> **About this task**
Work through the listing below and state how many of its lines hold the word "integration". Give no other output.

> **Information**
<<<<

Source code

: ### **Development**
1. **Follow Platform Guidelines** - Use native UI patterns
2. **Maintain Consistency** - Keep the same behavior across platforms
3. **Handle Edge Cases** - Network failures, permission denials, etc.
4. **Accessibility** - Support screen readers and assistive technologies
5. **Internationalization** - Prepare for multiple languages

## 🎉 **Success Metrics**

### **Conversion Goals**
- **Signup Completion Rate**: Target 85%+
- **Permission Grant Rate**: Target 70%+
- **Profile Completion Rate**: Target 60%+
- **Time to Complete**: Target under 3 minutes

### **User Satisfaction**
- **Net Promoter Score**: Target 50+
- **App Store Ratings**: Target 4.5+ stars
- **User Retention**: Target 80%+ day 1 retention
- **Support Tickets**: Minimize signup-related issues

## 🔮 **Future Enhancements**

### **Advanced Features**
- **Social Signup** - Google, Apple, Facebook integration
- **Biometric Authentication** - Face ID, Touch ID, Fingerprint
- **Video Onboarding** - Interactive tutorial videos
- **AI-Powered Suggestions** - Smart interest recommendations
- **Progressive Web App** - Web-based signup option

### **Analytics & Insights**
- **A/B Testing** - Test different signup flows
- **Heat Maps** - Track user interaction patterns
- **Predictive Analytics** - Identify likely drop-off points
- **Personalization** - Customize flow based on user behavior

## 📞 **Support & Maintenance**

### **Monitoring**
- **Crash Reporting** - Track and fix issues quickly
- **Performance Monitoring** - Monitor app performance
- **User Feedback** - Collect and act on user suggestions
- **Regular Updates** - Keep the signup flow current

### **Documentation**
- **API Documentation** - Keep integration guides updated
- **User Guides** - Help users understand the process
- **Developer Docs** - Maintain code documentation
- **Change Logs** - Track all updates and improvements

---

>>>>

> **Your solution**
2